The document, marked ''confidential,'' cites excerpts from the marketing strategies of various tobacco companies which, according to Mr. Banzhaf, show that ''the tobacco industry actively encourages smoking by young people and actively designs campaigns to encourage them to begin smoking.''
The confidential section, based partly on subpoenaed material, includes excerpts from a 1975 report by a marketing and research firm done for Ted Bates Advertising, one of the agencies for Brown and Williamson (B&W), a major tobacco company. The research report suggests that ''an attempt to reach young smokers, starters, should be based, among others, on the following major parameters:
''Present the cigarette as one of a few initiations into the adult world.

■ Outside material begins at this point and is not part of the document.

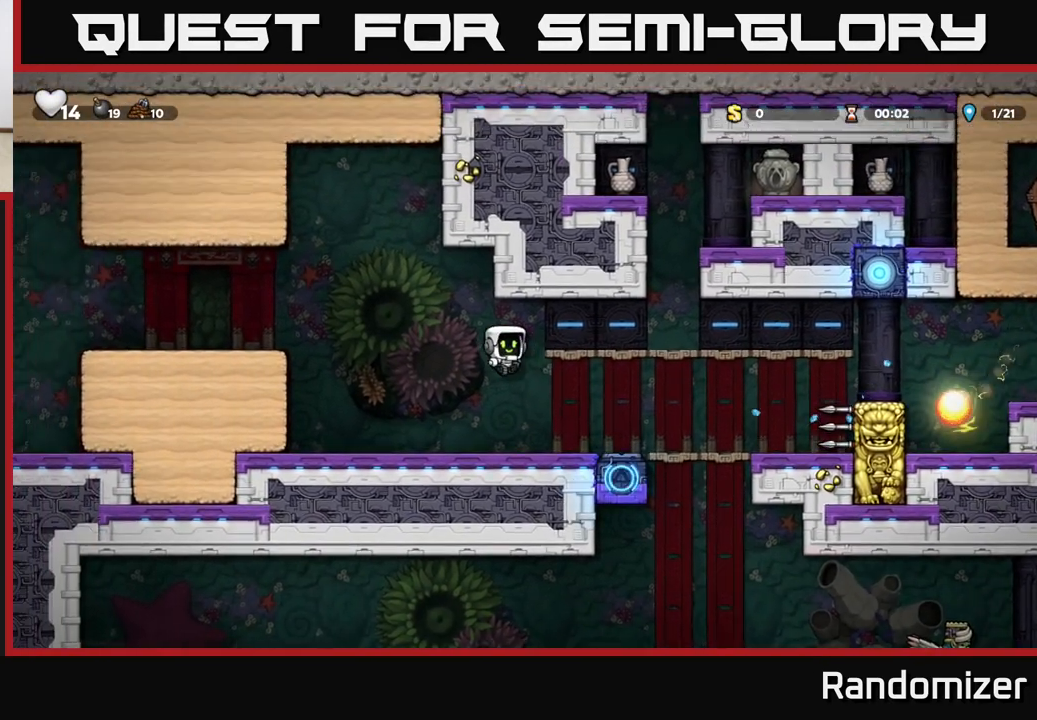
{"buttons": [], "left_stick": "right", "events": [[183, "left_stick", "center"], [417, "left_stick", "right"]]}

''Present the cigarette as part of the illicit pleasure category of products and activities.
''To the best of your ability (considering some legal constraints), relate the cigarette to 'pot (marijuana),' wine, beer, sex, etc.
''Don't communicate health or health-related points.''
According to the FTC report, ''B&W adopted many of the ideas contained in this report in the development of a Viceroy (cigarette) advertising campaign.'' B&W documents also show, the FTC report says, that the company used the advice on attracting young ''starters'' by featuring young adult models in ads depicting a ''free and easy, hedonistic life style.''
William Toohey Jr., a spokesman for the Tobacco Institute, which represents major tobacco companies, dismisses the FTC report as a ''fanciful document.'' The institute's 76 pages of ''comments'' on the report do not include specific rebuttals of the confidential section of the FTC report.
Asked about the report, Tom Humber, B&W's assistant director of corporate affairs, said flatly: ''We don't advertise to teens.'' He said he would send a written statement with further comments, including comments on the Viceroy campaign. At the time of this writing, no statement had been received.